What IS Data Science? 3 Basic (and Random) Things Product Managers Should Know

Everyone is talking about data science, but how many product managers actually know what data science is, and how it can help us build awesome products?

I work with data scientists in my current role as well as my former, and I have some (admittedly quite random) thoughts on what product people should know about this relatively new field of tech. My goal is to give PMs who have no experience working with data science some idea of what data scientists do, and how PMs interact with data science teams. (I plan to write in more detail on this topic in the future!)

Here are 3 random but basic things for product managers to understand about data scientists.


1 - Some, but not all, data scientists are machine-learning focused.

Some data scientists are machine-learning engineers, but not all data scientists are ML-focused.

Here’s a ven diagram to explain how data science fits into machine learning. I couldn’t explain it better with words.

Screen Shot 2019-04-28 at 9.45.33 AM.png

2 - The outcome of a data science project are typically insights, not necessarily a piece of software.

Data scientists take raw or structured data sets and try to find patterns, and uncover other insights.

Example #1: A data scientists takes a data set like Twitter Firehose (all tweets from a specified date range), and builds an ML model to determine how often people are talking about Norwegian Forest cats, and what the sentiment is around Norwegian Forest cats.
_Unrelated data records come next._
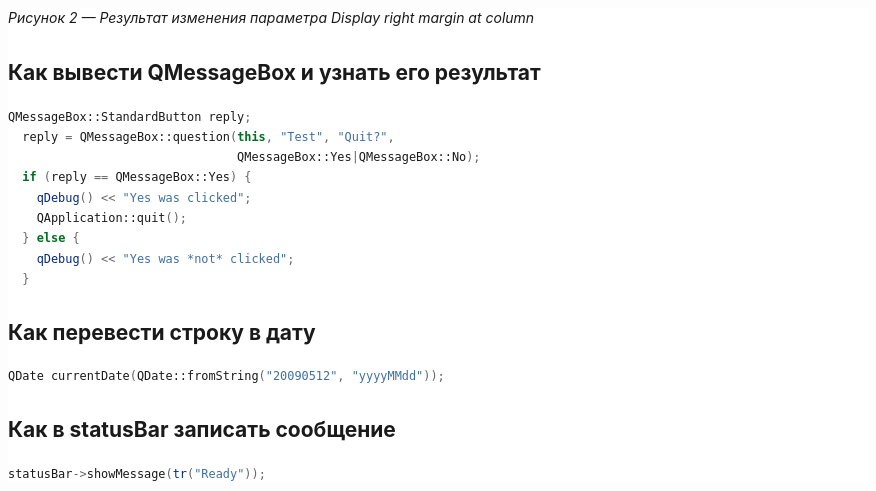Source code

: _Рисунок 2 — Результат изменения параметра Display right margin at column_

## Как вывести QMessageBox и узнать его результат

```cpp
QMessageBox::StandardButton reply;
  reply = QMessageBox::question(this, "Test", "Quit?",
                                QMessageBox::Yes|QMessageBox::No);
  if (reply == QMessageBox::Yes) {
    qDebug() << "Yes was clicked";
    QApplication::quit();
  } else {
    qDebug() << "Yes was *not* clicked";
  }
```

## Как перевести строку в дату

```cpp
QDate currentDate(QDate::fromString("20090512", "yyyyMMdd"));
```

## Как в statusBar записать сообщение

```cpp
statusBar->showMessage(tr("Ready"));
```
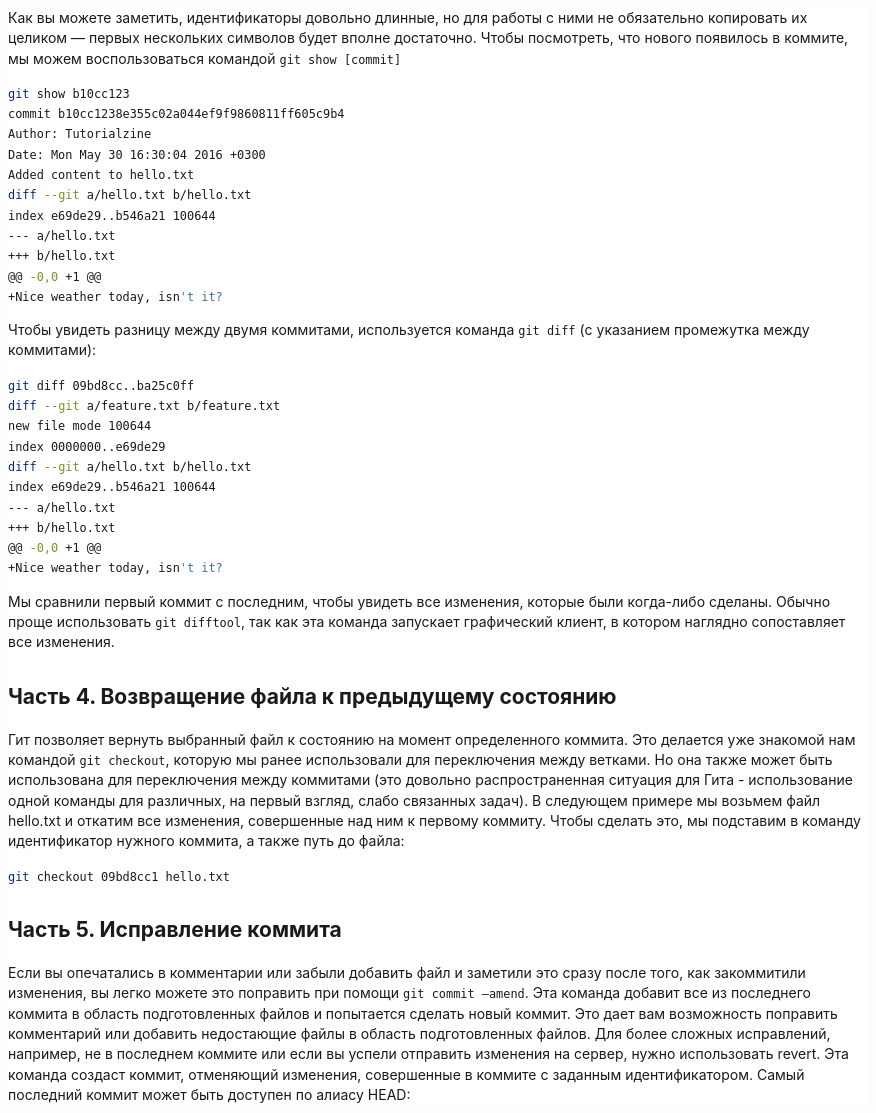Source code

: Как вы можете заметить, идентификаторы довольно длинные, но для работы с ними не обязательно копировать их целиком — первых нескольких символов будет вполне достаточно. Чтобы посмотреть, что нового появилось в коммите, мы можем воспользоваться командой ```git show [commit]```

```sh
git show b10cc123
commit b10cc1238e355c02a044ef9f9860811ff605c9b4
Author: Tutorialzine
Date: Mon May 30 16:30:04 2016 +0300
Added content to hello.txt
diff --git a/hello.txt b/hello.txt
index e69de29..b546a21 100644
--- a/hello.txt
+++ b/hello.txt
@@ -0,0 +1 @@
+Nice weather today, isn't it?
```
Чтобы увидеть разницу между двумя коммитами, используется команда ```git diff``` (с указанием промежутка между коммитами):

```sh
git diff 09bd8cc..ba25c0ff
diff --git a/feature.txt b/feature.txt
new file mode 100644
index 0000000..e69de29
diff --git a/hello.txt b/hello.txt
index e69de29..b546a21 100644
--- a/hello.txt
+++ b/hello.txt
@@ -0,0 +1 @@
+Nice weather today, isn't it?
```
Мы сравнили первый коммит с последним, чтобы увидеть все изменения, которые были когда-либо сделаны. Обычно проще использовать ```git difftool```, так как эта команда запускает графический клиент, в котором наглядно сопоставляет все изменения.

## Часть 4. Возвращение файла к предыдущему состоянию
Гит позволяет вернуть выбранный файл к состоянию на момент определенного коммита. Это делается уже знакомой нам командой ```git checkout```, которую мы ранее использовали для переключения между ветками. Но она также может быть использована для переключения между коммитами (это довольно распространенная ситуация для Гита - использование одной команды для различных, на первый взгляд, слабо связанных задач).
В следующем примере мы возьмем файл hello.txt и откатим все изменения, совершенные над ним к первому коммиту. Чтобы сделать это, мы подставим в команду идентификатор нужного коммита, а также путь до файла:
```sh
git checkout 09bd8cc1 hello.txt
```

## Часть 5. Исправление коммита
Если вы опечатались в комментарии или забыли добавить файл и заметили это сразу после того, как закоммитили изменения, вы легко можете это поправить при помощи ```git commit —amend```. Эта команда добавит все из последнего коммита в область подготовленных файлов и попытается сделать новый коммит. Это дает вам возможность поправить комментарий или добавить недостающие файлы в область подготовленных файлов.
Для более сложных исправлений, например, не в последнем коммите или если вы успели отправить изменения на сервер, нужно использовать revert. Эта команда создаст коммит, отменяющий изменения, совершенные в коммите с заданным идентификатором.
Самый последний коммит может быть доступен по алиасу HEAD:
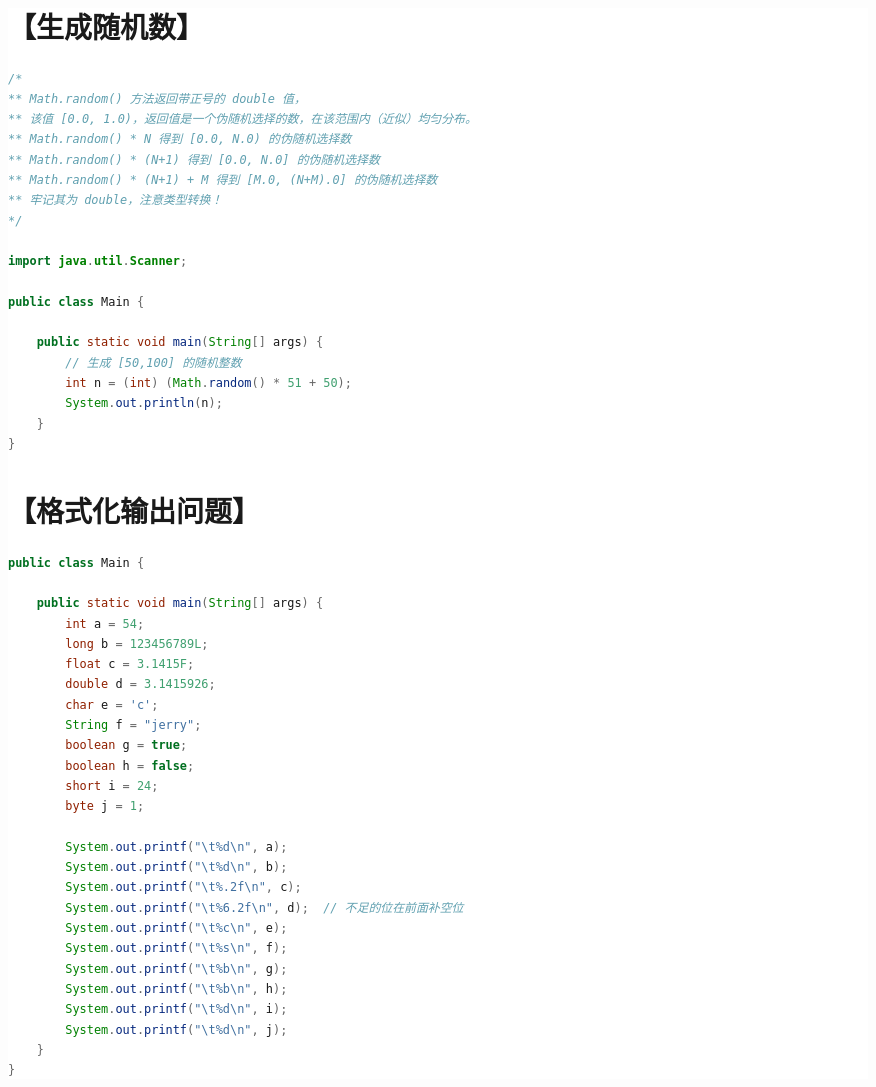 # 【生成随机数】

```java
/*
** Math.random() 方法返回带正号的 double 值，
** 该值 [0.0, 1.0)，返回值是一个伪随机选择的数，在该范围内（近似）均匀分布。 
** Math.random() * N 得到 [0.0, N.0) 的伪随机选择数
** Math.random() * (N+1) 得到 [0.0, N.0] 的伪随机选择数
** Math.random() * (N+1) + M 得到 [M.0, (N+M).0] 的伪随机选择数
** 牢记其为 double，注意类型转换！
*/

import java.util.Scanner;

public class Main {

	public static void main(String[] args) {
		// 生成 [50,100] 的随机整数
		int n = (int) (Math.random() * 51 + 50);
		System.out.println(n);
	}
}
```

# 【格式化输出问题】

```java
public class Main {

	public static void main(String[] args) {
		int a = 54;
		long b = 123456789L;
		float c = 3.1415F;
		double d = 3.1415926;
		char e = 'c';
		String f = "jerry";
		boolean g = true;
		boolean h = false;
		short i = 24;
		byte j = 1;

		System.out.printf("\t%d\n", a);
		System.out.printf("\t%d\n", b);
		System.out.printf("\t%.2f\n", c);
		System.out.printf("\t%6.2f\n", d);	// 不足的位在前面补空位
		System.out.printf("\t%c\n", e);
		System.out.printf("\t%s\n", f);
		System.out.printf("\t%b\n", g);
		System.out.printf("\t%b\n", h);
		System.out.printf("\t%d\n", i);
		System.out.printf("\t%d\n", j);
	}
}
```
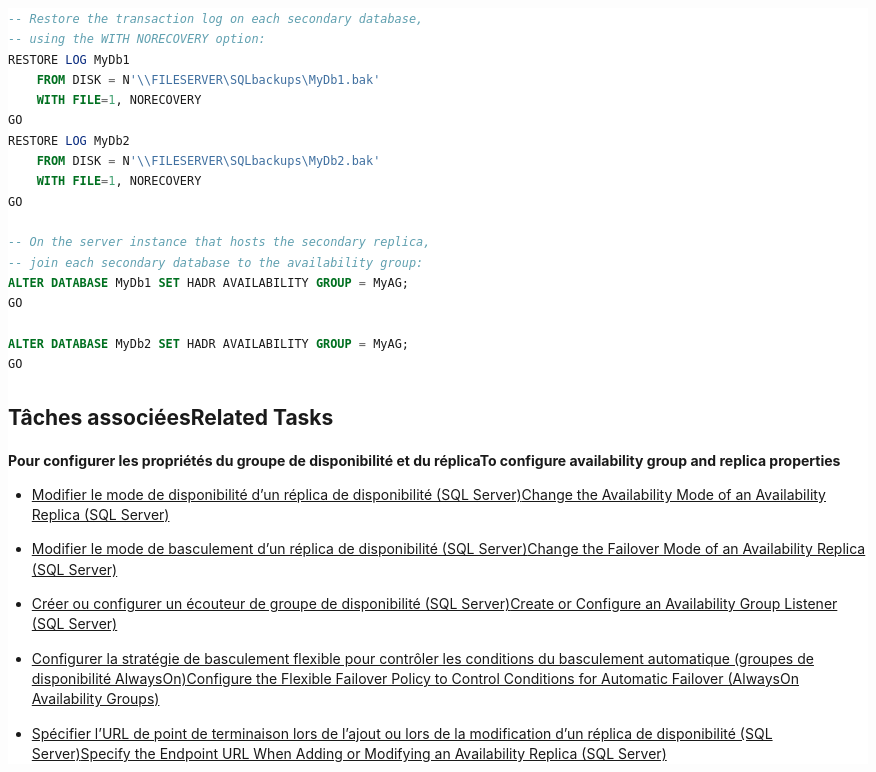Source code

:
 ```sql
-- Restore the transaction log on each secondary database,  
-- using the WITH NORECOVERY option:  
RESTORE LOG MyDb1   
    FROM DISK = N'\\FILESERVER\SQLbackups\MyDb1.bak'   
    WITH FILE=1, NORECOVERY  
GO  
RESTORE LOG MyDb2   
    FROM DISK = N'\\FILESERVER\SQLbackups\MyDb2.bak'   
    WITH FILE=1, NORECOVERY  
GO  
  
-- On the server instance that hosts the secondary replica,   
-- join each secondary database to the availability group:  
ALTER DATABASE MyDb1 SET HADR AVAILABILITY GROUP = MyAG;  
GO  
  
ALTER DATABASE MyDb2 SET HADR AVAILABILITY GROUP = MyAG;  
GO
```  
  
##  <a name="related-tasks"></a><a name="RelatedTasks"></a> <span data-ttu-id="bad3a-244">Tâches associées</span><span class="sxs-lookup"><span data-stu-id="bad3a-244">Related Tasks</span></span>  
 <span data-ttu-id="bad3a-245">**Pour configurer les propriétés du groupe de disponibilité et du réplica**</span><span class="sxs-lookup"><span data-stu-id="bad3a-245">**To configure availability group and replica properties**</span></span>  
  
-   [<span data-ttu-id="bad3a-246">Modifier le mode de disponibilité d’un réplica de disponibilité &#40;SQL Server&#41;</span><span class="sxs-lookup"><span data-stu-id="bad3a-246">Change the Availability Mode of an Availability Replica &#40;SQL Server&#41;</span></span>](change-the-availability-mode-of-an-availability-replica-sql-server.md)  
  
-   [<span data-ttu-id="bad3a-247">Modifier le mode de basculement d’un réplica de disponibilité &#40;SQL Server&#41;</span><span class="sxs-lookup"><span data-stu-id="bad3a-247">Change the Failover Mode of an Availability Replica &#40;SQL Server&#41;</span></span>](change-the-failover-mode-of-an-availability-replica-sql-server.md)  
  
-   [<span data-ttu-id="bad3a-248">Créer ou configurer un écouteur de groupe de disponibilité &#40;SQL Server&#41;</span><span class="sxs-lookup"><span data-stu-id="bad3a-248">Create or Configure an Availability Group Listener &#40;SQL Server&#41;</span></span>](create-or-configure-an-availability-group-listener-sql-server.md)  
  
-   [<span data-ttu-id="bad3a-249">Configurer la stratégie de basculement flexible pour contrôler les conditions du basculement automatique (groupes de disponibilité AlwaysOn)</span><span class="sxs-lookup"><span data-stu-id="bad3a-249">Configure the Flexible Failover Policy to Control Conditions for Automatic Failover (AlwaysOn Availability Groups)</span></span>](configure-flexible-automatic-failover-policy.md)  
  
-   [<span data-ttu-id="bad3a-250">Spécifier l’URL de point de terminaison lors de l’ajout ou lors de la modification d’un réplica de disponibilité &#40;SQL Server&#41;</span><span class="sxs-lookup"><span data-stu-id="bad3a-250">Specify the Endpoint URL When Adding or Modifying an Availability Replica &#40;SQL Server&#41;</span></span>](specify-endpoint-url-adding-or-modifying-availability-replica.md)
The outcome are insights (examples):

  • .0.3% of people on Twitter are talking about Norwegian Forest cats. The sentiment of these messages are 80% positive.

  • People tweeting about Norwegian Forest cats are also talking about vegan diets, so there may be a correlation between the two.

Data science outcomes are one piece of the product puzzle, not necessarily lines of code that will become a functional piece of your product (example above.) However, it also could become a central part of the product (example below).

Example #2: A data scientists takes thousands of emails and creates a supervised learning model that puts emails into two groups: spam, not spam.

The outcome of this type of supervised model may be a central piece of an email spam product that Hooli builds and sells.

3 - What do data scientists do all day?

Most of the time, the goal of a data scientists is to predict the future based on past behaviors.

But how do they do that?

  1. They gather data - i.e. downloading an open-source data set for a genomics project like 1000 Genomes

  2. They prepare data - i.e. cleaning it up by eliminating duplicates, misspells, etc., probably transforming the data as well.

  3. They do data modeling - i.e. train a visual recognition model to recognize hotdogs in photos.

Data scientists do lots of other stuff, but these are three main things that all data scientists that I’ve worked with do.

It’s been a while, so I present you with this adorable red panda.

Side note: A data scientist could most certainly build a model to identify all red pandas in a data set containing thousands of animal photos.